Quick Step is an Atari 2600 action game written by David Johnson. It was published by Imagic in September 1983 as one of the last Atari 2600 games from the company. The player controls a kangaroo competing against a squirrel, where both animals must jump between moving platforms, changing them to their character's color to earn points. There is a two-player mode where the second player controls the squirrel.

== Gameplay ==

Quick Step on Atari 2600

The gameplay of Quick Step consists of controlling a green kangaroo that must jump across different colored vertically scrolling platforms, competing against a purple squirrel. Jumping onto a platform changes it to the character's color and the player gets a point for every platform of their color that scrolls off the screen. Certain platforms (called "magic mats") will freeze the other character in place when jumped on, which can cause the other player to lose a life if they are near the bottom of the screen and the platform they are on scrolls off.

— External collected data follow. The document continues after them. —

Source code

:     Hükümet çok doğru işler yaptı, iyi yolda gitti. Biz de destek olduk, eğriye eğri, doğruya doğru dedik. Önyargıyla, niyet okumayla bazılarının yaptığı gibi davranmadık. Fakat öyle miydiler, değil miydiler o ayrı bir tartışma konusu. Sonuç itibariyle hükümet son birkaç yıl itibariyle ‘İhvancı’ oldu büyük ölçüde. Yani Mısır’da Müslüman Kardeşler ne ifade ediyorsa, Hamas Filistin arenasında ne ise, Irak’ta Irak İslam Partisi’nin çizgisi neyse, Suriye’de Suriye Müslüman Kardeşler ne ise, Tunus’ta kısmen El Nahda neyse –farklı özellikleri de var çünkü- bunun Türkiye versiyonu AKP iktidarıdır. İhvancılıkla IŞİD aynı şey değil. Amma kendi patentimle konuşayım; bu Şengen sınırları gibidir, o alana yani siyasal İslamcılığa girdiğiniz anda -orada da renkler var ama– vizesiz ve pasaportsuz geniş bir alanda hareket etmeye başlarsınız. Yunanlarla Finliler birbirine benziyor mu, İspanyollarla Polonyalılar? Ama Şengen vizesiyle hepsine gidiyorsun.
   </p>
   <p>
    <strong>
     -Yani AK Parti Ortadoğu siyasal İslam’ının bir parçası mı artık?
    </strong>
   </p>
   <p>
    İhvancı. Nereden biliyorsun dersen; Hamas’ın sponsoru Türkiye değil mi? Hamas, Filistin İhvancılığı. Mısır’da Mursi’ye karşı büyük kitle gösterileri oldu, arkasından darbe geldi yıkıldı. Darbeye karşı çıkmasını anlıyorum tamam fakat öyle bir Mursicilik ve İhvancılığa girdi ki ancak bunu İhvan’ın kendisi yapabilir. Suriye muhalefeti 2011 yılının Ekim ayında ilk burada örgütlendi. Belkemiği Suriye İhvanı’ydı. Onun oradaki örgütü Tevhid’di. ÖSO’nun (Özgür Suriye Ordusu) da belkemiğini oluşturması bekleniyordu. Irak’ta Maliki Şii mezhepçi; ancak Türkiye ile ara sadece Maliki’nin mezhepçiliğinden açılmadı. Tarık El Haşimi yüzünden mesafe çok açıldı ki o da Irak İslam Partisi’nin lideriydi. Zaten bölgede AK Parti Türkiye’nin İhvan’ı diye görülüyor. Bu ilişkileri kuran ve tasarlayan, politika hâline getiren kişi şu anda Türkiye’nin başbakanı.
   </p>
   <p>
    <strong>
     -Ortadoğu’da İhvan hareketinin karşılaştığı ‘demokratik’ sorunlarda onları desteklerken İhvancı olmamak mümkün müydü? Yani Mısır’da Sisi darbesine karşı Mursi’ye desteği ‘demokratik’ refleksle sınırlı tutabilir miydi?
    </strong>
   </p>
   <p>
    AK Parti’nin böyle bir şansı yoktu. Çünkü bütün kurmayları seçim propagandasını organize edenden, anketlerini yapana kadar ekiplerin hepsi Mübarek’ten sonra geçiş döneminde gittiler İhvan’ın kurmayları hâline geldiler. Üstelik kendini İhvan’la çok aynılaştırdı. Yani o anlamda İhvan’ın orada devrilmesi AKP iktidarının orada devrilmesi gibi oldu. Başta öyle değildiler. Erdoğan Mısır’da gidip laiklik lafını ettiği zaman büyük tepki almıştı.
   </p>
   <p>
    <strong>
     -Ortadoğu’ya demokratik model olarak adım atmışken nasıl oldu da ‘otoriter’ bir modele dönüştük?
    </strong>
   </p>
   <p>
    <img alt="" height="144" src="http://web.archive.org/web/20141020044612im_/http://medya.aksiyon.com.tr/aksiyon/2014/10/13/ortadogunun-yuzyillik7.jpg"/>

The player can also press the fire button to release a "tricky trap" which causes the platform under the other character to disappear, causing them to fall. The platforms speed up as gameplay progresses, and eventually collapse into a single column towards the end of the level.

The game may be played in single-player mode, or in a two-player mode where the second player can control the squirrel.

== Development ==
Quick Step was designed by David Johnson, with graphics assistance from Wilfredo Aguilar, Michael Becker, and Wendy Szeto.

== Reception ==

A review in the December 1983 issue of Video and Computer Gaming Illustrated was mixed, being critical of the graphics and having a mixed reaction to the gameplay. Video Games Magazine was also critical of the graphics, but praised the game as "a truly different game, if only because of the potpourri of elements". Computer Entertainer praised the two-player mode, calling it a "gem". The Fort Worth Star-Telegram called Quick Step "closer to a miss than a hit". Many reviewers considered it a clone of Q*bert.

In a retrospective review of Imagic games, IGN said Quick Step "is a brilliant, furious multiplayer game for a system not exactly known for aggressive two-player action games", putting it in their top five list of Imagic games for the Atari 2600. videogamecritic.com said that while Quick Step was inspired by Q*bert, it lacks the "charm" that made Q*bert a video game classic.